* [Exercise instructions]:
Answer these about the excerpt on supporting both grown children and aging parents:
1. What two names are used for adult children?
2. Who reminds people to put on their own oxygen mask before helping others?
3. Who sets the minimum interest rate each month for loans to family members?

* [Excerpt]:

Extended lifespans are one reason for this new reality; the other is that many people haven’t saved enough to cover a longer life that may equate to thirty years without an official paycheck. Years of low interest rates haven’t helped either. Adult children, often referred to as “Millennials” and “Gen-Xers” are at the under end of the spectrum. Some in this age group find it difficult to secure jobs with wages to cover expenses and outstanding school loans.
Then there’s you in the middle worried about holding up a barbell with kids on one end and parents on the other. Even with proper planning, our children and parents can face very real economic dilemmas. Whether it is external circumstances or personal choices that bring a family to these crossroads, the question remains, how do you allocate limited resources for the various financial needs? The answer is, “it depends.” With a little planning and a lot of communication, we can face this new reality.
Triage and Survival Mode
With a few exceptions, there are no loans for retirement. Although the immediate inclination may be to help family members, it is important to strike a balance between caring for ourselves and helping others. It’s not selfish to prioritize your needs. There’s a reason that in case of emergency, flight attendants remind us to place the oxygen mask on our face before helping others, including our children and parents.
If you do gift or loan funds to children, it may increase their ability to contribute to the family in the future. Consider setting clear expectations as to whether the financial assistance is a loan or a gift. Remind them that you’re providing the loan to help them out of a temporary situation. If the loan is of a sizeable amount, handle it in a business-like manner. Document the transaction and terms. You may want to read up on the “applicable federal rate,” which states that if you lend money to family members you must charge a minimum rate of interest set each month by the Treasury, or risk having to pay a gift tax and other income tax consequences. In addition, check with your tax advisor to see if you’re entitled to any tax benefits resulting from the support you give to family members.

* [Record extracts]:
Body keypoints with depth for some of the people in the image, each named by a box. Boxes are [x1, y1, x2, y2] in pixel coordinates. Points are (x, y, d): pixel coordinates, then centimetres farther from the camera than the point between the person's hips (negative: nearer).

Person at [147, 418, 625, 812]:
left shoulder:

* * *

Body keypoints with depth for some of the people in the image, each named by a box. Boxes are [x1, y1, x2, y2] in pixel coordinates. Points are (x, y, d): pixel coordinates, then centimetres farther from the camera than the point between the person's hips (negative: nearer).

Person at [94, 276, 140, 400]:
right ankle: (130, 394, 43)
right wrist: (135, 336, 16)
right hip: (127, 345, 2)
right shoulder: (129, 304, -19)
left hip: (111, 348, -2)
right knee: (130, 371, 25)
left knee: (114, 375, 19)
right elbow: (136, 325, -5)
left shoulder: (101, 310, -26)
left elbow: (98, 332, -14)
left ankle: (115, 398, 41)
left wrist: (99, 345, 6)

* [Your solution]:
1. "Millennials" and "Gen-Xers"
2. Flight attendants
3. The Treasury